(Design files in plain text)
——————————

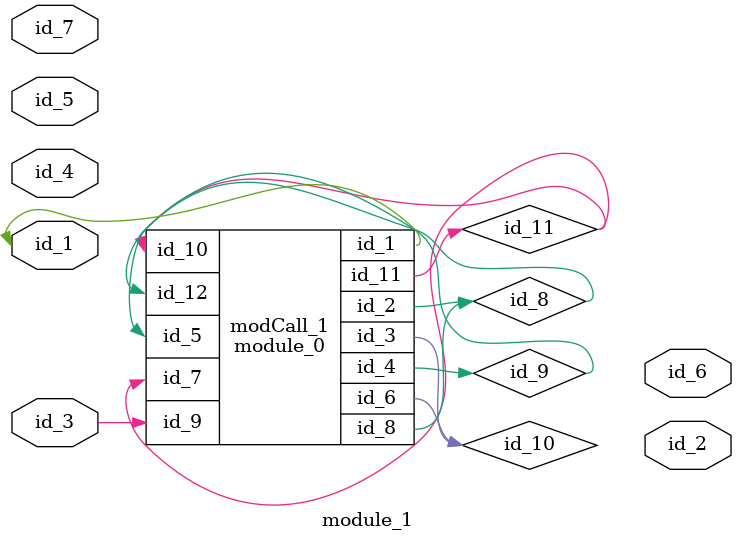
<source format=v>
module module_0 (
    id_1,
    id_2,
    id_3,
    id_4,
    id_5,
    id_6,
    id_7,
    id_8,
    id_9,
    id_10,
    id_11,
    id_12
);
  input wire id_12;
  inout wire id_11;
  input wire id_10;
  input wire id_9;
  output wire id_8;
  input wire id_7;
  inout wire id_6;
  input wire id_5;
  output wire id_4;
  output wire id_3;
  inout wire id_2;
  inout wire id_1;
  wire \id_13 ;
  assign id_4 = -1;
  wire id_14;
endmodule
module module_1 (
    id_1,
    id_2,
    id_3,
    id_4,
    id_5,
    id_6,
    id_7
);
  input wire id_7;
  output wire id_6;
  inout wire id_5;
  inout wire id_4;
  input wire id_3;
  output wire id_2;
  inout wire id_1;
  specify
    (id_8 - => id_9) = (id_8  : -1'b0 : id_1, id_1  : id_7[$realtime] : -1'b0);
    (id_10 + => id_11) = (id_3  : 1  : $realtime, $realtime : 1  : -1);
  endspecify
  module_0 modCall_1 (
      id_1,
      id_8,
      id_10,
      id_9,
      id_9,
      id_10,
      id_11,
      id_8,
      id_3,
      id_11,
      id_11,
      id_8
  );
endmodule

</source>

——————————

▸ **Directions for this task**
Write out all the entries again, word for word, and print no images.

▸ **Written response**
<source format=v>
module module_0 (
    id_1,
    id_2,
    id_3,
    id_4,
    id_5,
    id_6,
    id_7,
    id_8,
    id_9,
    id_10,
    id_11,
    id_12
);
  input wire id_12;
  inout wire id_11;
  input wire id_10;
  input wire id_9;
  output wire id_8;
  input wire id_7;
  inout wire id_6;
  input wire id_5;
  output wire id_4;
  output wire id_3;
  inout wire id_2;
  inout wire id_1;
  wire \id_13 ;
  assign id_4 = -1;
  wire id_14;
endmodule
module module_1 (
    id_1,
    id_2,
    id_3,
    id_4,
    id_5,
    id_6,
    id_7
);
  input wire id_7;
  output wire id_6;
  inout wire id_5;
  inout wire id_4;
  input wire id_3;
  output wire id_2;
  inout wire id_1;
  specify
    (id_8 - => id_9) = (id_8  : -1'b0 : id_1, id_1  : id_7[$realtime] : -1'b0);
    (id_10 + => id_11) = (id_3  : 1  : $realtime, $realtime : 1  : -1);
  endspecify
  module_0 modCall_1 (
      id_1,
      id_8,
      id_10,
      id_9,
      id_9,
      id_10,
      id_11,
      id_8,
      id_3,
      id_11,
      id_11,
      id_8
  );
endmodule

</source>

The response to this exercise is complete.